> **What is being asked**
According to the PGX memory consumption documentation, how many bytes does a timestamp with timezone property take?

> **Text excerpt**

PGX 21.1.1
Documentation

Memory Consumption

PGX is an in-memory graph analytic engine optimized for performance. Before PGX runs any analysis on graphs, it requires the whole graph and the properties needed for the analysis to be loaded into main memory (except for properties offloaded to external stores). The memory consumed by PGX for a graph is split between the memory to store the topology of the graph (the information to indicate what are the vertices and edges in the graph without their attached properties), and the memory for the properties attached to the vertices and edges. Internally, PGX stores the graph topology in compressed sparse row (CSR) format, a data structure which has minimal memory footprint while providing very fast read access.

Non-partitioned Vs. Partitioned Graphs

The shared-memory version of PGX supports both non-partitioned graph and partitioned graph models which differ in how properties are associated to vertices and edges. In the non-partitioned graph model, all the vertices (resp. edges) of a PGX graph have the same properties. In that model, if a graph contained vertices that represent persons and books, to which we would like to attach the properties 'PersonName', 'PersonAge', and 'BookISBN', 'BookGenre' respectively, we would in fact have all four properties defined for every vertex in the graph.

In the case of a graph using the partitioned graph model, vertex properties (resp. edge properties) are specified per vertex provider (resp. edge provider). For example, using a partitioned graph model, it is possible to define the properties Name and Age only for vertices loaded from a Person vertex provider and define the properties ISBN and Genre only for vertices loaded from a Book vertex provider. Therefore, using the partitioned graph model can reduce the memory consumption required for the vertex and edge properties of a graph by associating only the necessary properties to the entities based on what the entities represent.

However, storing the topology of a partitioned graph can require more memory depending on how the edges are specified in edge providers: for each edge provider PGX shared memory requires CSR indices to put in relation the vertex and source vertices of the edges.

Memory Consumption of Properties

Each property associated to a vertex or an edge consumes memory depending on the type of the property. The following table indicates the memory consumption for each property type:

Property Type Size in Bytes
int 4
float 4
long 8
double 8
boolean 1
date 8
local date 4
time 4
timestamp 8
time with timezone 8
timestamp with timezone 12
point 2d 16
string variable (refer to String section)

How Much Memory Do You Need for Your Non-partitioned Graph?

Here is a simple formula you can use to estimate whether your graph data fits in memory:

number of bytes = 48 * V + 16 * E

where V is the number of vertices and E is the number of edges in the graph.

Assuming 8-byte vertex keys

The formula presented above assumes vertices are identified using 8 byte long IDs (see vertex_id_type in graph configuration guide), and that no edge IDs are used. If you load edge keys, you should add the 4 * E or 8 * E depending on if Integer or Long keys are used.

If your graph has properties, you have to add for each property V * type-size or E * type-size — depending on whether it is a vertex or edge property — to that number, where type-size is the size indicated by the table in the Memory consumption of properties section.

Example: A 10M vertex 100M edge graph with one double edge cost property consumes at least 48 * 10M + 16 * 100M + 100M * 8 bytes = 2.880 GB of memory.

Note that this estimate only refers to the amount of memory that is required to hold the graph in main memory after it has been successfully loaded. Depending on the format, PGX might allocate temporary data structures during loading that will consume additional memory. We therefore recommend that you have at least twice the size of memory available than the sum of all the graph data you plan to load.

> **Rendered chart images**
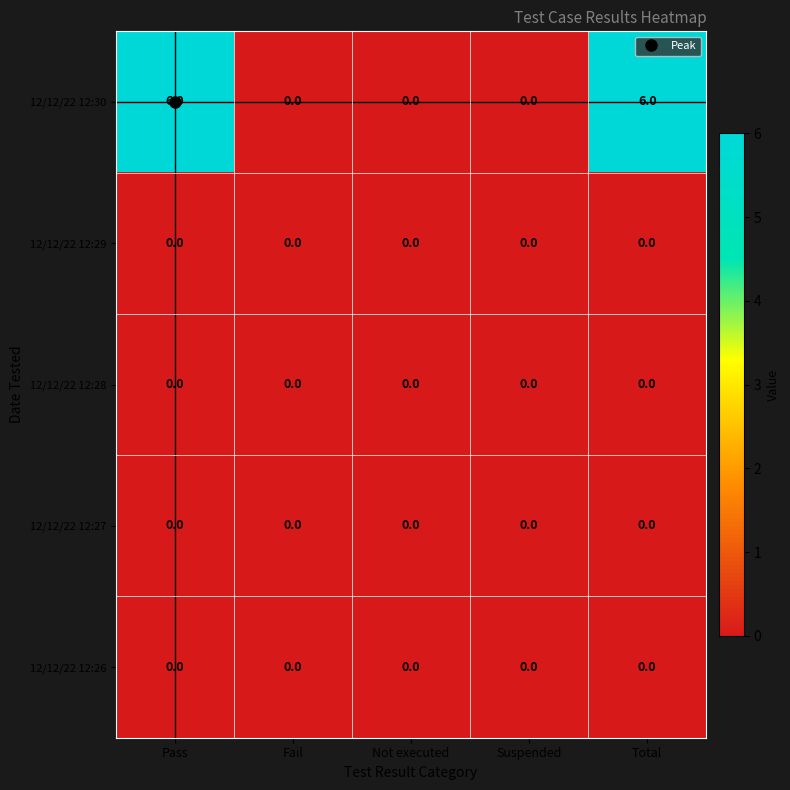

Which series has the largest total across all categories?

12/12/22 12:30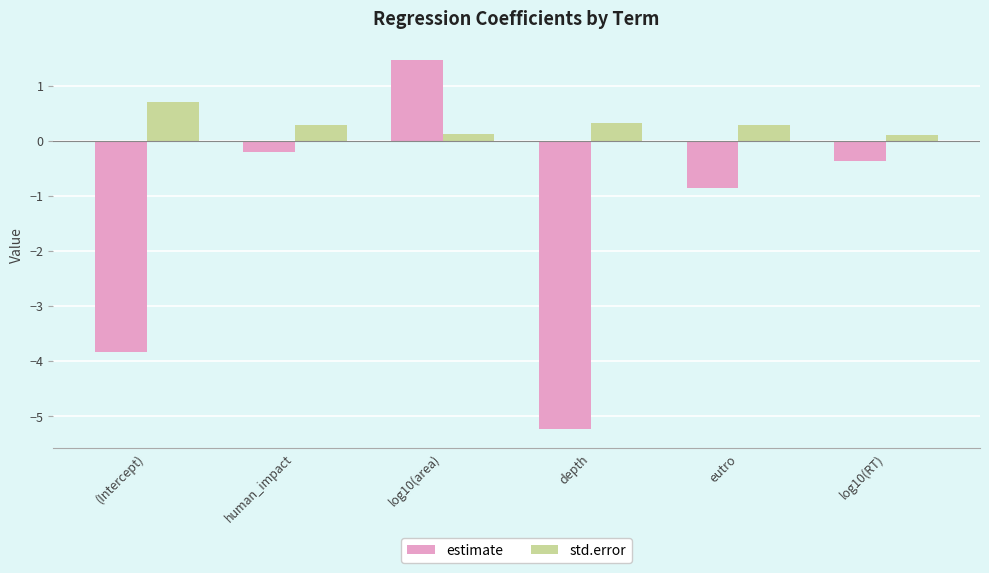

At which label does estimate first exceed 0?

log10(area)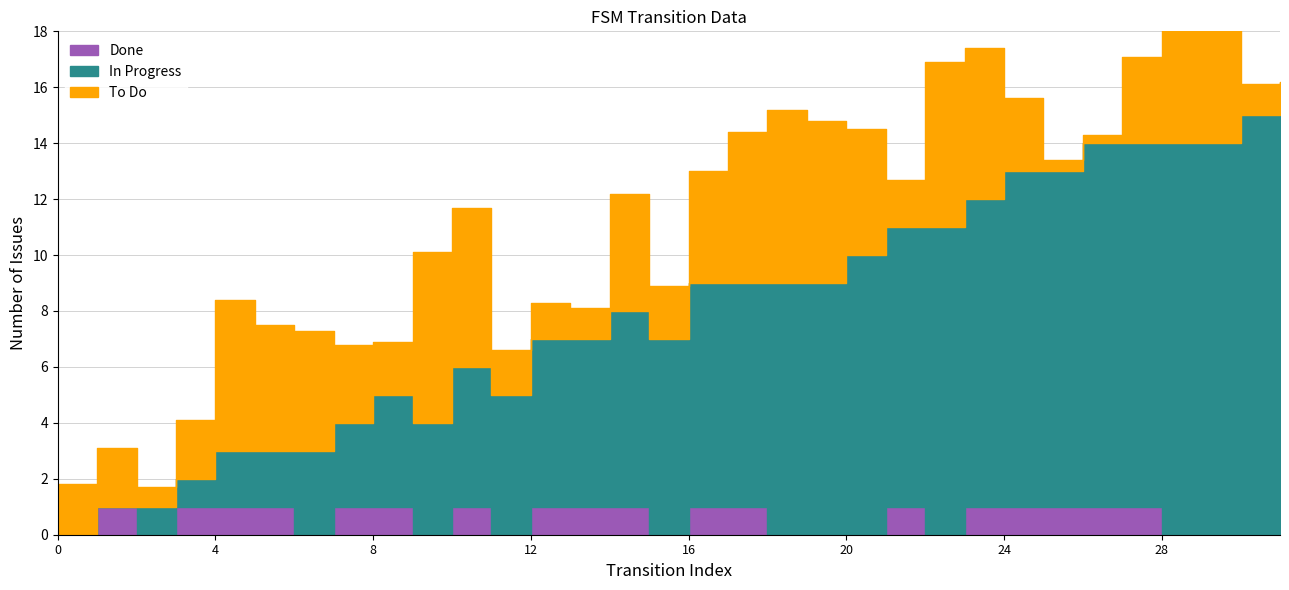

What is the difference between the source_state values at 14 and 19?

2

> **Task answer**
12 bytes.